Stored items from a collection
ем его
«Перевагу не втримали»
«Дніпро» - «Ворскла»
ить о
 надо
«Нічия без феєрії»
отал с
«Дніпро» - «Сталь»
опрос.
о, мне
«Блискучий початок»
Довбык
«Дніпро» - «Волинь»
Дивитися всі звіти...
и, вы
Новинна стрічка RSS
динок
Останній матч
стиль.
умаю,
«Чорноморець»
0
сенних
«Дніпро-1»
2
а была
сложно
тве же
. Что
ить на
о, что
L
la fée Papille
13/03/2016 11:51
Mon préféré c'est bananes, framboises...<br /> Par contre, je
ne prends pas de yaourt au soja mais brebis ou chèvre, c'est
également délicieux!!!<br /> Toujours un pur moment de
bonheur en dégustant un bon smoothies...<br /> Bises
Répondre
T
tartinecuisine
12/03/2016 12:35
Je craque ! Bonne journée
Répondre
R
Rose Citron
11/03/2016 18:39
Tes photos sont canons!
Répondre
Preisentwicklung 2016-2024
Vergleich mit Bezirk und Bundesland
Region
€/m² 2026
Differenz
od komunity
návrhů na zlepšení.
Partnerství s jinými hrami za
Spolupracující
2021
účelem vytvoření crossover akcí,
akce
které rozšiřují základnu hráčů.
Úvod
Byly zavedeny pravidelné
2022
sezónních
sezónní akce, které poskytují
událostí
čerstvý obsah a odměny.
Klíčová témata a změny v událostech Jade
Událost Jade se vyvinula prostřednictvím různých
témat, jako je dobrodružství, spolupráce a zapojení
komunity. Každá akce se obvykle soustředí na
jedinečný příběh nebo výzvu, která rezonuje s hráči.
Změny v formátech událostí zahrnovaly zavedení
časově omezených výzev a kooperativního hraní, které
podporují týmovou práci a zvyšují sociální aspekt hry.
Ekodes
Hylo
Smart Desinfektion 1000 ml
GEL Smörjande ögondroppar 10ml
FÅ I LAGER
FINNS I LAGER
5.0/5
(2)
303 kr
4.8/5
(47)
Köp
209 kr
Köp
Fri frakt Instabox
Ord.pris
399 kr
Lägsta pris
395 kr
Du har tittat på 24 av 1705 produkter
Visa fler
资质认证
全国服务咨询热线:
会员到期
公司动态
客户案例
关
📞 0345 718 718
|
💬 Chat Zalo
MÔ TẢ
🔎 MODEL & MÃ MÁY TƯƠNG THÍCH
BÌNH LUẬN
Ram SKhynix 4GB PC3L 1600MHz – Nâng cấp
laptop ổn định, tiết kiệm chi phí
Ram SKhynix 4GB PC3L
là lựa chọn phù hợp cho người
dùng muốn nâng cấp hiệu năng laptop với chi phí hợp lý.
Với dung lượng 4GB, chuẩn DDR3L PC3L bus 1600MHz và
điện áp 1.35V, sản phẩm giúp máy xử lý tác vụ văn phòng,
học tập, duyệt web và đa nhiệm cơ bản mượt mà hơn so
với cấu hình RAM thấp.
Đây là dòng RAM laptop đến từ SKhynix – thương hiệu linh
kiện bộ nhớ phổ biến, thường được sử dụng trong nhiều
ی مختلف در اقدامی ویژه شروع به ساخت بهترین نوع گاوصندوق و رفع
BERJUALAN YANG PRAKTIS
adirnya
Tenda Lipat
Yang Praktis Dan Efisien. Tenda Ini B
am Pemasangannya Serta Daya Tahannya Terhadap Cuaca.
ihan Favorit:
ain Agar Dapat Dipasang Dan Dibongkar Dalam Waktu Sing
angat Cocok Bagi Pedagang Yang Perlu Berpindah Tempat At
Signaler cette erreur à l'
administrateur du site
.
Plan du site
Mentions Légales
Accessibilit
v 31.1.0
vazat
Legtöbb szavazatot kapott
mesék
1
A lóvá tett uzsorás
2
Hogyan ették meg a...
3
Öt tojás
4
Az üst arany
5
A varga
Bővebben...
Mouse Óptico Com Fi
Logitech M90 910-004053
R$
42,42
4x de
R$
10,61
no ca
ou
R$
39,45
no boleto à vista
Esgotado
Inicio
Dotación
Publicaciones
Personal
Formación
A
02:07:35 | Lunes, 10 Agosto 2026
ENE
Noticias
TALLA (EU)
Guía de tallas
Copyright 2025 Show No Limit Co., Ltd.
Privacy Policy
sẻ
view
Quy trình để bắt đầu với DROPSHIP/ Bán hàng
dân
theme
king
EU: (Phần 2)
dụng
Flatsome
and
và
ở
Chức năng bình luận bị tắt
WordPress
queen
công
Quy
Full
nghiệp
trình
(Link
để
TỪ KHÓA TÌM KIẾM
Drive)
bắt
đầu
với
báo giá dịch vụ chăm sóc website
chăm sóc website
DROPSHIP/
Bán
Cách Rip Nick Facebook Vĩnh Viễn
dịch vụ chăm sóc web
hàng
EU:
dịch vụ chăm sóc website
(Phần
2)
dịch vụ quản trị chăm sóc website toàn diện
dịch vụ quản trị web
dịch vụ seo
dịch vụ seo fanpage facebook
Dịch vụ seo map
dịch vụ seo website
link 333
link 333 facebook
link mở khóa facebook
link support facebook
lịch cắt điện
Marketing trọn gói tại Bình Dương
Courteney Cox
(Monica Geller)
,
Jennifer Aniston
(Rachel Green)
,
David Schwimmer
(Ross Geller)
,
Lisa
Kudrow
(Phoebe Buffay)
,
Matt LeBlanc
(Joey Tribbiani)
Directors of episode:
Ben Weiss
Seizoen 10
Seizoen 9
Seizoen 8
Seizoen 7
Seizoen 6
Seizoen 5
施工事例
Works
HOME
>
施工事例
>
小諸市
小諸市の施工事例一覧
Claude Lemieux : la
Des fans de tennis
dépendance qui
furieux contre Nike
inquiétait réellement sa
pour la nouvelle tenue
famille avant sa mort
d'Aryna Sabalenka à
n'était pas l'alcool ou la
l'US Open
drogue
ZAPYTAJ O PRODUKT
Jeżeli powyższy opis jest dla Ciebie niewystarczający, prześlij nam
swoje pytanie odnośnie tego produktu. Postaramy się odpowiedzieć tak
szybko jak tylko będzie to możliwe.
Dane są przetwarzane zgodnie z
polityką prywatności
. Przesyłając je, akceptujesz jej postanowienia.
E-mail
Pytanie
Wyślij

The task =>
Copy every entry above word for word.

Exercise result =>
ем его
«Перевагу не втримали»
«Дніпро» - «Ворскла»
ить о
 надо
«Нічия без феєрії»
отал с
«Дніпро» - «Сталь»
опрос.
о, мне
«Блискучий початок»
Довбык
«Дніпро» - «Волинь»
Дивитися всі звіти...
и, вы
Новинна стрічка RSS
динок
Останній матч
стиль.
умаю,
«Чорноморець»
0
сенних
«Дніпро-1»
2
а была
сложно
тве же
. Что
ить на
о, что
L
la fée Papille
13/03/2016 11:51
Mon préféré c'est bananes, framboises...<br /> Par contre, je
ne prends pas de yaourt au soja mais brebis ou chèvre, c'est
également délicieux!!!<br /> Toujours un pur moment de
bonheur en dégustant un bon smoothies...<br /> Bises
Répondre
T
tartinecuisine
12/03/2016 12:35
Je craque ! Bonne journée
Répondre
R
Rose Citron
11/03/2016 18:39
Tes photos sont canons!
Répondre
Preisentwicklung 2016-2024
Vergleich mit Bezirk und Bundesland
Region
€/m² 2026
Differenz
od komunity
návrhů na zlepšení.
Partnerství s jinými hrami za
Spolupracující
2021
účelem vytvoření crossover akcí,
akce
které rozšiřují základnu hráčů.
Úvod
Byly zavedeny pravidelné
2022
sezónních
sezónní akce, které poskytují
událostí
čerstvý obsah a odměny.
Klíčová témata a změny v událostech Jade
Událost Jade se vyvinula prostřednictvím různých
témat, jako je dobrodružství, spolupráce a zapojení
komunity. Každá akce se obvykle soustředí na
jedinečný příběh nebo výzvu, která rezonuje s hráči.
Změny v formátech událostí zahrnovaly zavedení
časově omezených výzev a kooperativního hraní, které
podporují týmovou práci a zvyšují sociální aspekt hry.
Ekodes
Hylo
Smart Desinfektion 1000 ml
GEL Smörjande ögondroppar 10ml
FÅ I LAGER
FINNS I LAGER
5.0/5
(2)
303 kr
4.8/5
(47)
Köp
209 kr
Köp
Fri frakt Instabox
Ord.pris
399 kr
Lägsta pris
395 kr
Du har tittat på 24 av 1705 produkter
Visa fler
资质认证
全国服务咨询热线:
会员到期
公司动态
客户案例
关
📞 0345 718 718
|
💬 Chat Zalo
MÔ TẢ
🔎 MODEL & MÃ MÁY TƯƠNG THÍCH
BÌNH LUẬN
Ram SKhynix 4GB PC3L 1600MHz – Nâng cấp
laptop ổn định, tiết kiệm chi phí
Ram SKhynix 4GB PC3L
là lựa chọn phù hợp cho người
dùng muốn nâng cấp hiệu năng laptop với chi phí hợp lý.
Với dung lượng 4GB, chuẩn DDR3L PC3L bus 1600MHz và
điện áp 1.35V, sản phẩm giúp máy xử lý tác vụ văn phòng,
học tập, duyệt web và đa nhiệm cơ bản mượt mà hơn so
với cấu hình RAM thấp.
Đây là dòng RAM laptop đến từ SKhynix – thương hiệu linh
kiện bộ nhớ phổ biến, thường được sử dụng trong nhiều
ی مختلف در اقدامی ویژه شروع به ساخت بهترین نوع گاوصندوق و رفع
BERJUALAN YANG PRAKTIS
adirnya
Tenda Lipat
Yang Praktis Dan Efisien. Tenda Ini B
am Pemasangannya Serta Daya Tahannya Terhadap Cuaca.
ihan Favorit:
ain Agar Dapat Dipasang Dan Dibongkar Dalam Waktu Sing
angat Cocok Bagi Pedagang Yang Perlu Berpindah Tempat At
Signaler cette erreur à l'
administrateur du site
.
Plan du site
Mentions Légales
Accessibilit
v 31.1.0
vazat
Legtöbb szavazatot kapott
mesék
1
A lóvá tett uzsorás
2
Hogyan ették meg a...
3
Öt tojás
4
Az üst arany
5
A varga
Bővebben...
Mouse Óptico Com Fi
Logitech M90 910-004053
R$
42,42
4x de
R$
10,61
no ca
ou
R$
39,45
no boleto à vista
Esgotado
Inicio
Dotación
Publicaciones
Personal
Formación
A
02:07:35 | Lunes, 10 Agosto 2026
ENE
Noticias
TALLA (EU)
Guía de tallas
Copyright 2025 Show No Limit Co., Ltd.
Privacy Policy
sẻ
view
Quy trình để bắt đầu với DROPSHIP/ Bán hàng
dân
theme
king
EU: (Phần 2)
dụng
Flatsome
and
và
ở
Chức năng bình luận bị tắt
WordPress
queen
công
Quy
Full
nghiệp
trình
(Link
để
TỪ KHÓA TÌM KIẾM
Drive)
bắt
đầu
với
báo giá dịch vụ chăm sóc website
chăm sóc website
DROPSHIP/
Bán
Cách Rip Nick Facebook Vĩnh Viễn
dịch vụ chăm sóc web
hàng
EU:
dịch vụ chăm sóc website
(Phần
2)
dịch vụ quản trị chăm sóc website toàn diện
dịch vụ quản trị web
dịch vụ seo
dịch vụ seo fanpage facebook
Dịch vụ seo map
dịch vụ seo website
link 333
link 333 facebook
link mở khóa facebook
link support facebook
lịch cắt điện
Marketing trọn gói tại Bình Dương
Courteney Cox
(Monica Geller)
,
Jennifer Aniston
(Rachel Green)
,
David Schwimmer
(Ross Geller)
,
Lisa
Kudrow
(Phoebe Buffay)
,
Matt LeBlanc
(Joey Tribbiani)
Directors of episode:
Ben Weiss
Seizoen 10
Seizoen 9
Seizoen 8
Seizoen 7
Seizoen 6
Seizoen 5
施工事例
Works
HOME
>
施工事例
>
小諸市
小諸市の施工事例一覧
Claude Lemieux : la
Des fans de tennis
dépendance qui
furieux contre Nike
inquiétait réellement sa
pour la nouvelle tenue
famille avant sa mort
d'Aryna Sabalenka à
n'était pas l'alcool ou la
l'US Open
drogue
ZAPYTAJ O PRODUKT
Jeżeli powyższy opis jest dla Ciebie niewystarczający, prześlij nam
swoje pytanie odnośnie tego produktu. Postaramy się odpowiedzieć tak
szybko jak tylko będzie to możliwe.
Dane są przetwarzane zgodnie z
polityką prywatności
. Przesyłając je, akceptujesz jej postanowienia.
E-mail
Pytanie
Wyślij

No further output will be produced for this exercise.